I think a great example of this is the National Environmental Policy Act (NEPA) passed in 1969. The day after NEPA passed in 1969, the Environmental Law Institute was founded. The whole purpose of this institute was to sue under the cause of action that’s granted by the passage of NEPA. And NEPA is just one example of the many statutes passed in that era that gave citizens the ability to sue whenever they thought that the government wasn’t faithfully following the statutory requirements. In response, the government had to change its spending behavior in order to satisfy the citizens making noise.

What’s suggestive in our paper is that we particularly see
this increase in costs in places where incomes increased the most. People with
money are best able to execute on their ability to speak to government — I
would strongly suspect that there is a high correlation between income and
lawsuits in these areas. That’s because the regulation really allows for lawsuits.
And even just the threat of a lawsuit could make you write a more careful
environmental plan, hold more public hearings, raise the costs of hearings, take
into account concerns so as to avoid lawsuits, or hire environmental
consultants. This is basically an entire industry that didn’t exist before the
1970s.

This was all 50 years ago. It seems like, over the past half-century, we would’ve figured out that this was a potential issue, but it appears to still be a problem today. Why aren’t we fixing it?

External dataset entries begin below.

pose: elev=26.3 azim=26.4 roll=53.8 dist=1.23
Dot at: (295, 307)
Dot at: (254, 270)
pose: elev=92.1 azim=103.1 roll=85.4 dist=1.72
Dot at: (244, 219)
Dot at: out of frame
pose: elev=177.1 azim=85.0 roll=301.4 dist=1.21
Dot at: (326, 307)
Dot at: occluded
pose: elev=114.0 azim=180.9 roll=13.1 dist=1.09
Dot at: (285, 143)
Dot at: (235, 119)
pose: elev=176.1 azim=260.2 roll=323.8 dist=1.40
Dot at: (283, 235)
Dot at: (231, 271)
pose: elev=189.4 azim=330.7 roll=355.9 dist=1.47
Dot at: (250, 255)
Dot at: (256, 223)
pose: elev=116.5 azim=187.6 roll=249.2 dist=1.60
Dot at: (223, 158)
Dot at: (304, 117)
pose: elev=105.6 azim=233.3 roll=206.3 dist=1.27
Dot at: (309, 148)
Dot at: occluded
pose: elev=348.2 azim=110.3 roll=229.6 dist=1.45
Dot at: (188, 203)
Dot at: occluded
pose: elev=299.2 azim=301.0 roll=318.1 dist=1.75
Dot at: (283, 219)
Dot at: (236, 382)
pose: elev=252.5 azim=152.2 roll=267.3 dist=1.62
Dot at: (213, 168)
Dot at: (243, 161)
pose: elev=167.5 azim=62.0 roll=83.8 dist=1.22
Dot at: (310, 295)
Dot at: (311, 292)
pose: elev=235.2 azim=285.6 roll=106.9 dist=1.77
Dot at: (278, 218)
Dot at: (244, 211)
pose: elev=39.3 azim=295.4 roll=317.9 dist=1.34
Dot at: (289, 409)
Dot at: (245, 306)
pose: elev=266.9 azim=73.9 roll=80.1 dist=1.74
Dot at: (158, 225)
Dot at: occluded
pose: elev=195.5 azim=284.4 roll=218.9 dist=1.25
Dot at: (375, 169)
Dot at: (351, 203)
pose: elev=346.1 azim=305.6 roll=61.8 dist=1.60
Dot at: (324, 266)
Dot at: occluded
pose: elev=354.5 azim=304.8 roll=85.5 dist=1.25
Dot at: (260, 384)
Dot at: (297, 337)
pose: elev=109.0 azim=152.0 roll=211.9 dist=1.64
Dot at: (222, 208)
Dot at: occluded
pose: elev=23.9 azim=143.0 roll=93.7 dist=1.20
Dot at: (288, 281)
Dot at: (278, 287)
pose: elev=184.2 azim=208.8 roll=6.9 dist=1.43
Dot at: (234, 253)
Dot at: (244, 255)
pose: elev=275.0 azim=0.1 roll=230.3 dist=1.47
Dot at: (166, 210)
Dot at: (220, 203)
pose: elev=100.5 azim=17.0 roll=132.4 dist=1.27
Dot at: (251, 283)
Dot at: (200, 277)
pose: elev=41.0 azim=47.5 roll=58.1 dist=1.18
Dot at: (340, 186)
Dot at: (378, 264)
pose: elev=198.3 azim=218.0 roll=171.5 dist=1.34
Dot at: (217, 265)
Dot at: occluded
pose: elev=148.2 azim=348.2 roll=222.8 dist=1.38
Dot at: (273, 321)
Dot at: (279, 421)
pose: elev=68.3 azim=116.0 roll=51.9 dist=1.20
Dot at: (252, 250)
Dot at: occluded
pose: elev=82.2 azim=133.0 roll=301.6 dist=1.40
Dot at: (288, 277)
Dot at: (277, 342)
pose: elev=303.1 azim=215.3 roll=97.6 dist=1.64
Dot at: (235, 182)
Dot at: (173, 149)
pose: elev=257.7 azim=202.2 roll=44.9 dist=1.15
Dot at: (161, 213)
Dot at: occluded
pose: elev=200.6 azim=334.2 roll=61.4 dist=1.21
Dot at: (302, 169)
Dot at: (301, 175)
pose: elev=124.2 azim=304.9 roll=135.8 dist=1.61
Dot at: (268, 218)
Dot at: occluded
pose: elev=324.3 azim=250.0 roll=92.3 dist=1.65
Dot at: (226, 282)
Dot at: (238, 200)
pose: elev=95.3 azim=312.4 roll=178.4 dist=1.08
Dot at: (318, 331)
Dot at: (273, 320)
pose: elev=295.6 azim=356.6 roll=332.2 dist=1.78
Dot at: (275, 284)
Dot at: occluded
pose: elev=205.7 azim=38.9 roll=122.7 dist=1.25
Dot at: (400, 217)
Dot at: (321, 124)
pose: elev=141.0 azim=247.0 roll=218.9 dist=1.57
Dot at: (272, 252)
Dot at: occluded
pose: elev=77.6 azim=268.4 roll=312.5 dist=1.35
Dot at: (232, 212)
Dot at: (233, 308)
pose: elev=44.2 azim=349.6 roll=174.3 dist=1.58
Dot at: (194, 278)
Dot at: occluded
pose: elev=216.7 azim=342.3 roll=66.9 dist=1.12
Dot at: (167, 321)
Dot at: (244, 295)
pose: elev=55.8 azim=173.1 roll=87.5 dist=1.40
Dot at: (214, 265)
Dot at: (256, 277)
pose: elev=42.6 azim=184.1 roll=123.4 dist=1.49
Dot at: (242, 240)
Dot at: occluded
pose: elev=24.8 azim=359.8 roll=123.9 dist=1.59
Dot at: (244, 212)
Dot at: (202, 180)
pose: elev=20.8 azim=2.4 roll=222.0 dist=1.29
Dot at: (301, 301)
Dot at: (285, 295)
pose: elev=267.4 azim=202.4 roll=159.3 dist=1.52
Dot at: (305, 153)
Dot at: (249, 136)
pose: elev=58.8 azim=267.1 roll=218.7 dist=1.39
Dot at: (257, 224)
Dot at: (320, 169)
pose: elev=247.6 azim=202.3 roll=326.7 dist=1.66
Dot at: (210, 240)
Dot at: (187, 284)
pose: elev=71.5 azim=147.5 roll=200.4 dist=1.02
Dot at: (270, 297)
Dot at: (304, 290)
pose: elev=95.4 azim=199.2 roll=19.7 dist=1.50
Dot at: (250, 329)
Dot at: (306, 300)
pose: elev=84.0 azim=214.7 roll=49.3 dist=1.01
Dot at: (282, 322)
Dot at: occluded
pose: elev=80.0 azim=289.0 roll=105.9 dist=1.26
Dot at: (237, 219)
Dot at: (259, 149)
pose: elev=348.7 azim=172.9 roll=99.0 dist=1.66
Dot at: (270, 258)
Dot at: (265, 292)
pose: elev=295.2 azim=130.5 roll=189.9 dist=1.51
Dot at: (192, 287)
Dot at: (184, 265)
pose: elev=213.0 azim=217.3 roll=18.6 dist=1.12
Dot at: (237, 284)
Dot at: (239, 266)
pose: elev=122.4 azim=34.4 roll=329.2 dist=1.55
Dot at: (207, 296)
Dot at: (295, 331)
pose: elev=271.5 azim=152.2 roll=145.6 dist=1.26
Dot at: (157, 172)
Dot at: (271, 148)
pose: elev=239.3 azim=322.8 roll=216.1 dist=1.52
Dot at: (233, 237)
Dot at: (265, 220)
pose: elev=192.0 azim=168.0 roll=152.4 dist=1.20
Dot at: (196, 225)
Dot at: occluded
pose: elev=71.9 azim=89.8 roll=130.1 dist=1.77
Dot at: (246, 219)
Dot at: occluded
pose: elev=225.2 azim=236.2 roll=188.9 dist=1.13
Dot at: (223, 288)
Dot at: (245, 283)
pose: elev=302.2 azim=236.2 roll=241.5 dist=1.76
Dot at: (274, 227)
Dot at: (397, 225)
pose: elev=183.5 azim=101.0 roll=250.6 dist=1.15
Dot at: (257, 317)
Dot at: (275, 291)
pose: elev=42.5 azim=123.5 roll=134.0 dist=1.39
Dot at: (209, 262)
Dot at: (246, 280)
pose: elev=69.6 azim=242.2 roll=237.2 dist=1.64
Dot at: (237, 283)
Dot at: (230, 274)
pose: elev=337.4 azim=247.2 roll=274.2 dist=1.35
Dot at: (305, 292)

Well, I think there are a lot of winners from these
policies, and you could always see yourself as a potential winner even if
you’re not a winner today. Suppose you live near a metro line that’s getting
built very slowly, in part because of citizens who are voicing their concerns about
the impacts of the metro line in their backyard. That is absolutely within
their right to do. And while you might be aggravated that it’s taking so long, I
don’t think you would be in favor of changing these laws. What if they decide
to run a metro line behind your house? You would want the power to protest that.

I also think it’s just really difficult. It’s like
changing the direction of an aircraft carrier, because there are all these
parts and fixing one part alone is not enough. Even if you got rid of NEPA, I
don’t think you would see a substantive change because there are so many
statutes and factors that contribute to this problem. For example, we now have
a much more litigious system than before — a system in which the Supreme Court has
given citizens the right to sue executive branch agencies. So addressing all of
these things together would require some kind of monumental change.

If President Biden came to you and said, “We want to improve
infrastructure and build America back better, but we’re worried about costs and
delays,” what would you advise?

I would say that the politically feasible, but still powerful, thing to do is to require final cost reporting — and even to require interim cost reporting. The best way to control costs is to make them public and less opaque. A while ago, Congress asked the US Government Accountability Office (GAO) to try and understand whether US infrastructure spending was high. And as best as I understand it, the GAO basically responded by saying, “Well, we don’t really know. There’s not enough information on costs to even understand this.”

I think it’s a lot easier to have states report costs than it is to try and limit the public comment period on a project. Would I suggest the latter? Yes. But does that seem politically feasible to me? No.

James Pethokoukis is the Dewitt Wallace Fellow at the American Enterprise Institute, where he writes and edits the AEIdeas blog and hosts a weekly podcast, “Political Economy with James Pethokoukis.” Leah is an associate professor in the Trachtenberg School of Public Policy and Public Administration at George Washington University, as well as the Director of the Center for Washington Area Studies.